Изгои медленно сворачивают по тропинке, ползущей между разросшегося вширь орешника на небольшой холм. Парень, что с натугой тянет волокушу, споткнулся, деревянные ручки вырвались из рук, повозка несколько раз перевернулась, вылетела за обочину, исчезла в зарослях. Оттуда раздался треск, во все стороны фонтаном полетели щепки. Женщины тут же подскочили к остаткам волокуши, худые руки принялись спешно собирать нехитрый скарб. Возничий сидит в пыли, бестолково мотает головой, впалая грудь тяжело вздымается.

– Точно, не от мира сего, – качает головой рыжеволосый венед, повернулся к волхву, с трудом подавил желание броситься помочь бестолковому парнишке-возничему. – Интересно, а как в дремучих лесах живет целый народ? – удивленно спрашивает Йошт. – Там, куда и тропки нет.

– Народ, Йошт, это люди, а люди везде живут. И в степи, и среди лугов и полей как мы, и среди снега и льдов, и в пещерах. Вот ты, например, пришел с предгорий на западе. Там, говорят, зимы суровые, метели да ветры.

– Это точно…

– Но ничего, живете, – волхв задумчиво погладил седую бороду. – Слышал, что и в мире песка, это далеко на юге, живут люди – там дождичка малого даже годами нет.

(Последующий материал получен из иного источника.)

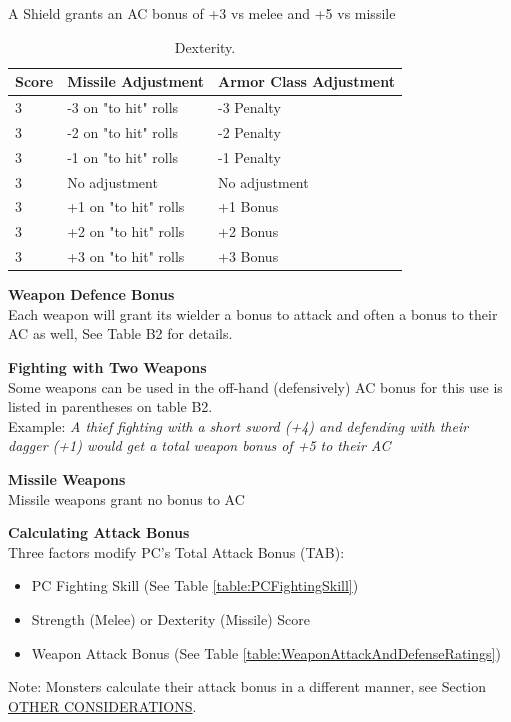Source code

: \documentclass[letterpaper,sansserif,tightsqueeze]{rpg-module}
\begin{document}
A Shield grants an AC bonus of +3 vs melee and +5 vs missile

\begin{table}[h!]
	\centering
	\begin{tabular}{|l|l|l|}
		\hline
		\textbf{Score}	& \textbf{Missile Adjustment}	& \textbf{Armor Class Adjustment} 	\\ \hline
		3		& -3 on "to hit" rolls	& -3 Penalty				\\ \hline
		3		& -2 on "to hit" rolls	& -2 Penalty				\\ \hline
		3		& -1 on "to hit" rolls	& -1 Penalty				\\ \hline
		3		& No adjustment			& No adjustment				\\ \hline
		3		& +1 on "to hit" rolls	& +1 Bonus					\\ \hline
		3		& +2 on "to hit" rolls	& +2 Bonus					\\ \hline
		3		& +3 on "to hit" rolls	& +3 Bonus					\\ \hline
	\end{tabular}
	\caption{Dexterity.}
	\label{table:Dexterity}
\end{table}

\textbf{Weapon Defence Bonus}\\
Each weapon will grant its wielder a bonus to attack and often a bonus to their AC as well, See Table B2 for details.

\textbf{Fighting with Two Weapons}\\
Some weapons can be used in the off-hand (defensively) AC bonus for this use is listed in parentheses on table B2.\\
Example: \textit{A thief fighting with a short sword (+4) and defending with their dagger (+1) would get a total weapon bonus of +5 to their AC}

\textbf{Missile Weapons}\\
Missile weapons grant no bonus to AC

\textbf{Calculating Attack Bonus}\\
Three factors modify PC’s Total Attack Bonus (TAB):
\begin{itemize}
	\item PC Fighting Skill (See Table \ref{table:PCFightingSkill})
	\item Strength (Melee) or Dexterity (Missile) Score
	\item Weapon Attack Bonus (See Table \ref{table:WeaponAttackAndDefenseRatings})
\end{itemize}
Note: Monsters calculate their attack bonus in a different manner, see Section \hyperref[subsection:MonsterAC]{OTHER CONSIDERATIONS}.
\end{document}
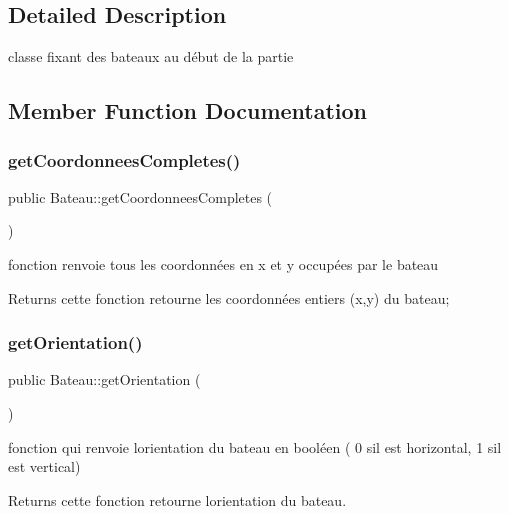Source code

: \subsection{Detailed Description}
classe fixant des bateaux au début de la partie 

\subsection{Member Function Documentation}
\mbox{\label{class_bateau_a55c31fbdc2dc0c92786583d9bbd14985}} 
\subsubsection{\texorpdfstring{get\+Coordonnees\+Completes()}{getCoordonneesCompletes()}}
{\footnotesize\ttfamily public Bateau\+::get\+Coordonnees\+Completes (\begin{DoxyParamCaption}{ }\end{DoxyParamCaption})}



fonction renvoie tous les coordonnées en x et y occupées par le bateau 

\begin{DoxyReturn}{Returns}
cette fonction retourne les coordonnées entiers (x,y) du bateau; 
\end{DoxyReturn}
\mbox{\label{class_bateau_a693e60e6b97d17a04b3f10de4e68f741}} 
\subsubsection{\texorpdfstring{get\+Orientation()}{getOrientation()}}
{\footnotesize\ttfamily public Bateau\+::get\+Orientation (\begin{DoxyParamCaption}{ }\end{DoxyParamCaption})}



fonction qui renvoie l\textquotesingle{}orientation du bateau en booléen ( 0 s\textquotesingle{}il est horizontal, 1 s\textquotesingle{}il est vertical) 

\begin{DoxyReturn}{Returns}
cette fonction retourne l\textquotesingle{}orientation du bateau. 
\end{DoxyReturn}
\mbox{\label{class_bateau_a9f0b81c06a5760d0aa40bed0cb9d2a58}} 

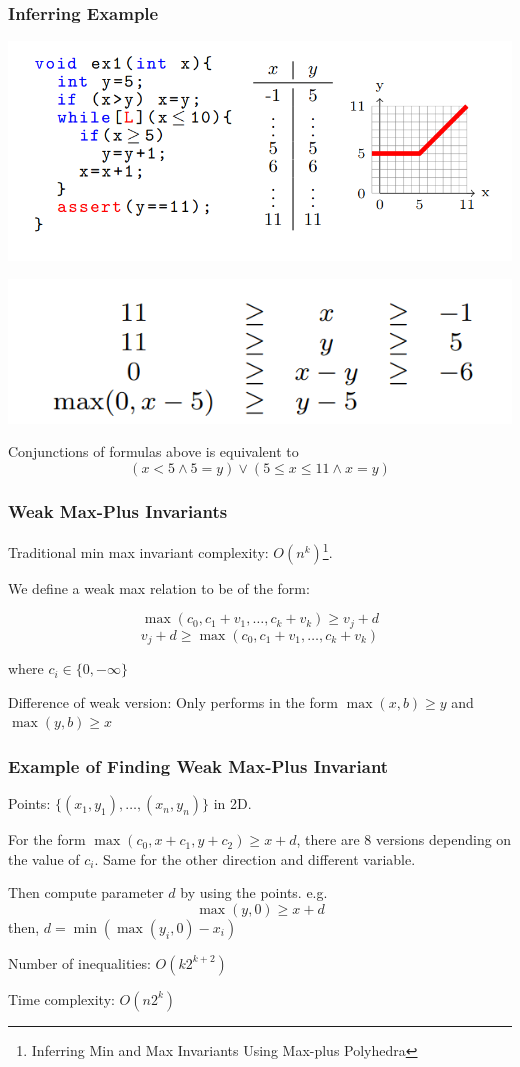 \documentclass[11pt]{beamer}
\begin{document}
\begin{frame}\frametitle{Inferring Example}
\includegraphics[scale=0.24]{1.png}
\begin{center}
\includegraphics[scale=0.34]{4.png}
\end{center}
Conjunctions of formulas above is equivalent to 
\[(x < 5 \wedge 5 = y) \vee (5 \le x \le 11 \wedge x = y)\]
\end{frame}


\begin{frame}\frametitle{Weak Max-Plus Invariants}
Traditional min max invariant complexity: $O(n^k)$\footnote{Inferring Min and Max Invariants Using Max-plus Polyhedra}.

We define a weak max relation to be of the form: 

\[\max(c_0, c_1 + v_1, \ldots, c_k + v_k) \ge v_j + d\]
\[v_j + d \ge \max(c_0,c_1 + v_1, \ldots, c_k + v_k)\]

where $c_i \in \{0, -\infty\}$

Difference of weak version: 
Only  performs in the form $\max(x, b) \ge y$ and $\max(y, b)\ge x$


\end{frame}

\begin{frame}\frametitle{Example of Finding Weak Max-Plus Invariant}
Points: $\{(x_1, y_1), \ldots, (x_n, y_n)\}$ in 2D. 

For the form $\max(c_0, x + c_1, y + c_2) \ge x + d$, there are 8 versions depending on the value of $c_i$. Same for the other direction and different variable. 

Then compute parameter $d$ by using the points. e.g.
\[\max(y,0)\ge x + d\]
then, $d = \min(\max(y_i, 0) - x_i)$

Number of inequalities: $O(k2^{k+2})$

Time complexity: $O(n2^k)$




\end{frame}
\end{document}
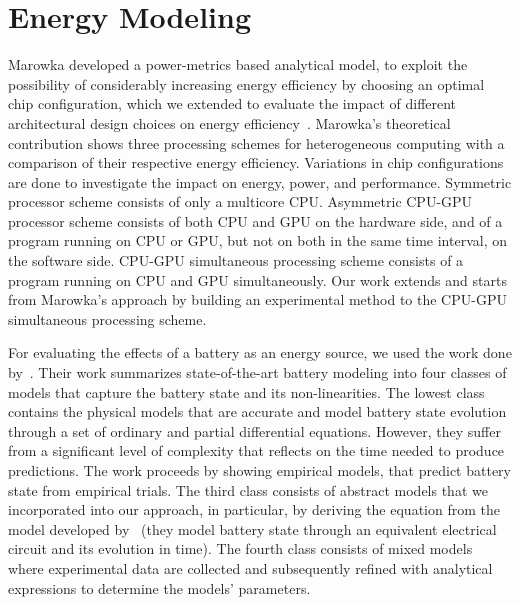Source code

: \section{\color{cyan}Energy Modeling}
\label{sec:soa-ene-mod}


Marowka developed a power-metrics based analytical model, to exploit the possibility of considerably increasing energy efficiency by choosing an optimal chip configuration, which we extended to evaluate the impact of different architectural design choices on energy efficiency~\citep{marowka2017energy}. Marowka's theoretical contribution shows three processing schemes for heterogeneous computing with a comparison of their respective energy efficiency. Variations in chip configurations are done to investigate the impact on energy, power, and performance. Symmetric processor scheme consists of only a multicore CPU. Asymmetric CPU-GPU processor scheme consists of both CPU and GPU on the hardware side, and of a program running on CPU or GPU, but not on both in the same time interval, on the software side. CPU-GPU simultaneous processing scheme consists of a program running on CPU and GPU simultaneously. Our work extends and starts from Marowka's approach by building an experimental method to the CPU-GPU simultaneous processing scheme.

For evaluating the effects of a battery as an energy source, we used the work done by~\citep{rao2003battery}. Their work summarizes state-of-the-art battery modeling into four classes of models that capture the battery state and its non-linearities. The lowest class contains the physical models that are accurate and model battery state evolution through a set of ordinary and partial differential equations. However, they suffer from a significant level of complexity that reflects on the time needed to produce predictions. The work proceeds by showing empirical models, that predict battery state from empirical trials. The third class consists of abstract models that we incorporated into our approach, in particular, by deriving the equation from the model developed by~\citep{hasan2018exogenous} (they model battery state through an equivalent electrical circuit and its evolution in time). The fourth class consists of mixed models where experimental data are collected and subsequently refined with analytical expressions to determine the models' parameters.

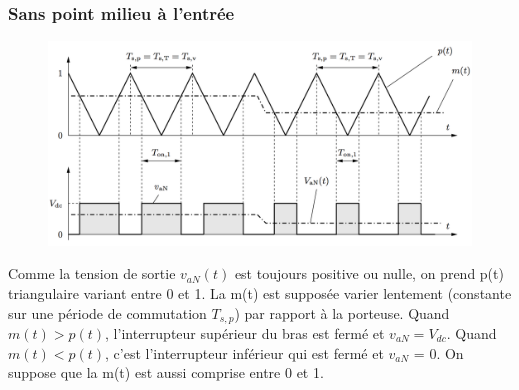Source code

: 	 	\subsubsection{Sans point milieu à l'entrée}
	 		\begin{figure}
			\vspace{-5mm}
			\includegraphics[scale=0.2]{ch4/6}
			\end{figure}
			Comme la tension de sortie $v_{aN}(t)$ est toujours positive ou nulle, on prend p(t) triangulaire variant entre 0 et 1. La m(t) est supposée varier lentement (constante sur une période de commutation $T_{s,p}$) par rapport à la porteuse. Quand $m(t) > p(t)$, l'interrupteur supérieur du bras est fermé et $v_{aN} = V_{dc}$. Quand $m(t) < p(t)$, c'est l'interrupteur inférieur qui est fermé et $v_{aN}$ = 0. On suppose que la m(t) est aussi comprise entre 0 et 1.  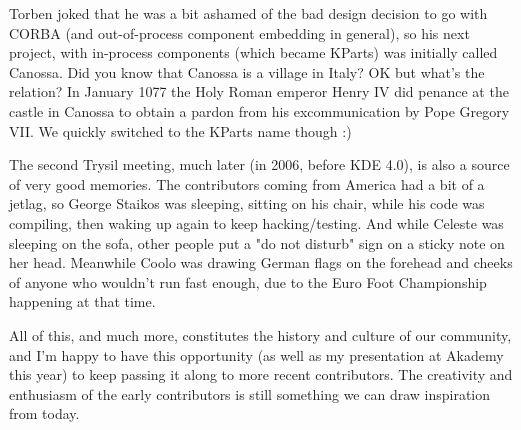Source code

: Torben joked that he was a bit ashamed of the bad design decision to go with CORBA (and out-of-process component embedding in general), so his next project, with in-process components (which became KParts) was initially called Canossa. Did you know that Canossa is a village in Italy? OK but what's the relation? In January 1077 the Holy Roman emperor Henry IV did penance at the castle in Canossa to obtain a pardon from his excommunication by Pope Gregory VII. We quickly switched to the KParts name though :)

The second Trysil meeting, much later (in 2006, before KDE 4.0), is also a source of very good memories. The contributors coming from America had a bit of a jetlag, so George Staikos was sleeping, sitting on his chair, while his code was compiling, then waking up again to keep hacking/testing. And while Celeste was sleeping on the sofa, other people put a "do not disturb" sign on a sticky note on her head. Meanwhile Coolo was drawing German flags on the forehead and cheeks of anyone who wouldn't run fast enough, due to the Euro Foot Championship happening at that time.

All of this, and much more, constitutes the history and culture of our community, and I'm happy to have this opportunity (as well as my presentation at Akademy this year) to keep passing it along to more recent contributors. The creativity and enthusiasm of the early contributors is still something we can draw inspiration from today.
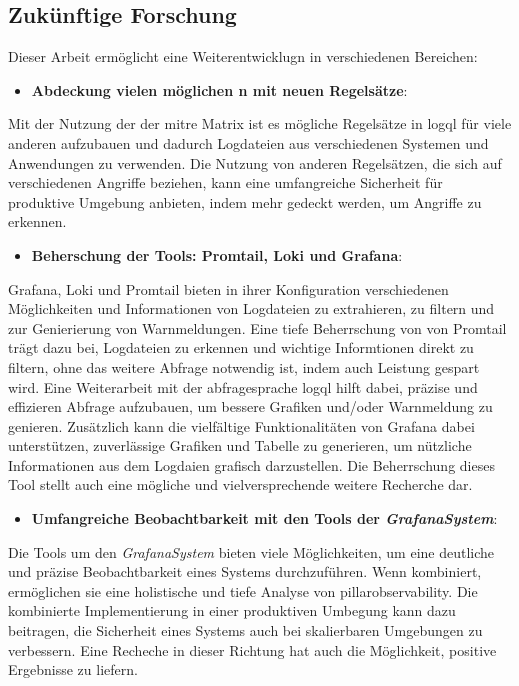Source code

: \subsection{Zukünftige Forschung}
Dieser Arbeit ermöglicht eine Weiterentwicklugn in verschiedenen Bereichen:
 
\begin{itemize}[noitemsep]
    \item \textbf{Abdeckung vielen möglichen n mit neuen Regelsätze}:
\end{itemize}

Mit der Nutzung der  der \gls{mitre} Matrix ist es mögliche Regelsätze in \gls{logql} für viele anderen  aufzubauen und dadurch Logdateien aus verschiedenen Systemen und Anwendungen zu verwenden. Die Nutzung von anderen Regelsätzen, die sich auf verschiedenen Angriffe beziehen, kann eine umfangreiche Sicherheit für produktive Umgebung anbieten, indem mehr  gedeckt werden, um Angriffe zu erkennen.


\begin{itemize}[noitemsep]
    \item \textbf{Beherschung der Tools: Promtail, Loki und Grafana}:
\end{itemize}

Grafana, Loki und Promtail bieten in ihrer Konfiguration verschiedenen Möglichkeiten und Informationen von Logdateien zu extrahieren, zu filtern und zur Genierierung von Warnmeldungen. Eine tiefe Beherrschung von  von Promtail trägt dazu bei, Logdateien zu erkennen und wichtige Informtionen direkt zu filtern, ohne das weitere Abfrage notwendig ist, indem auch Leistung gespart wird. Eine Weiterarbeit mit der \gls{abfragesprache} \gls{logql} hilft dabei, präzise und effizieren Abfrage aufzubauen, um bessere Grafiken und/oder Warnmeldung zu genieren. Zusätzlich kann die vielfältige Funktionalitäten von Grafana dabei unterstützen, zuverlässige Grafiken und Tabelle zu generieren, um nützliche Informationen aus dem Logdaien grafisch darzustellen. Die Beherrschung dieses Tool stellt auch eine mögliche und vielversprechende weitere Recherche dar. 


\begin{itemize}[noitemsep]
    \item \textbf{Umfangreiche Beobachtbarkeit mit den Tools der \textit{\gls{GrafanaSystem}}}:
\end{itemize}

Die Tools um den \textit{\gls{GrafanaSystem}} bieten viele Möglichkeiten, um eine deutliche und präzise Beobachtbarkeit eines Systems durchzuführen. Wenn kombiniert, ermöglichen sie eine holistische und tiefe Analyse von \gls{pillarobservability}. Die kombinierte Implementierung in einer produktiven Umbegung kann dazu beitragen, die Sicherheit eines Systems auch bei skalierbaren Umgebungen zu verbessern. Eine Recheche in dieser Richtung hat auch die Möglichkeit, positive Ergebnisse zu liefern.


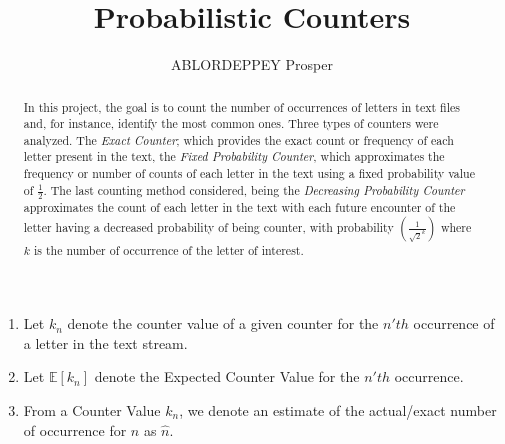\documentclass[longpaper, english, final, times]{revdetua}
\begin{document}
	
	
	\title{Probabilistic Counters}
	\author{ABLORDEPPEY Prosper} %
	\maketitle
	
	\begin{abstract}%
		In this project, the goal is to count the number of occurrences of letters in text files and, for instance, identify the most common ones. Three types of counters were analyzed. The \textit{Exact Counter}; which provides the exact count or frequency of each letter present in the text, the \textit{Fixed Probability Counter}, which approximates the frequency or number of counts of each letter in the text using a fixed probability value of $\frac{1}{2}$. The last counting method considered, being the \textit{Decreasing Probability Counter} approximates the count of each letter in the text with each future encounter of the letter having a decreased probability of being counter, with probability $\left(\frac{1}{\sqrt{2}^k}\right)$ where $k$ is the number of occurrence of the letter of interest.
	\end{abstract}
	
	
	\begin{keywords}%
		\begin{enumerate}
			\item Let $k_n$ denote the counter value of a given counter for the $n'th$ occurrence of a letter in the text stream.
			\item Let $\mathbb{E}[k_n]$ denote the Expected Counter Value for the $n'th$ occurrence.
			\item From a Counter Value $k_n$, we denote an estimate of the actual/exact number of occurrence for $n$ as $\hat{n}$.
		\end{enumerate}
	\end{keywords}
	
\end{document}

– Ого! А как же они без воды там?

– Про то не ведаю… но живут – верно знаю. У них могучие чародеи – воду могут призывать. Города среди песка возводят богатые! Говорят, наши княжеские дворы по сравнению с ними – просто хлева для скотины.

– Брехня, наверное… – Йошт удивленно почесывает затылок.

– Брехня не брехня, но есть и те, кто своими глазами видел и этих людей, и их богатые города. Рассказывают, что и у них там нравы будь здоров: чуть что – голову с плеч. Даже за самый мелкий проступок. Мы за него пожурим только да пальчиком погрозим, а они казнят!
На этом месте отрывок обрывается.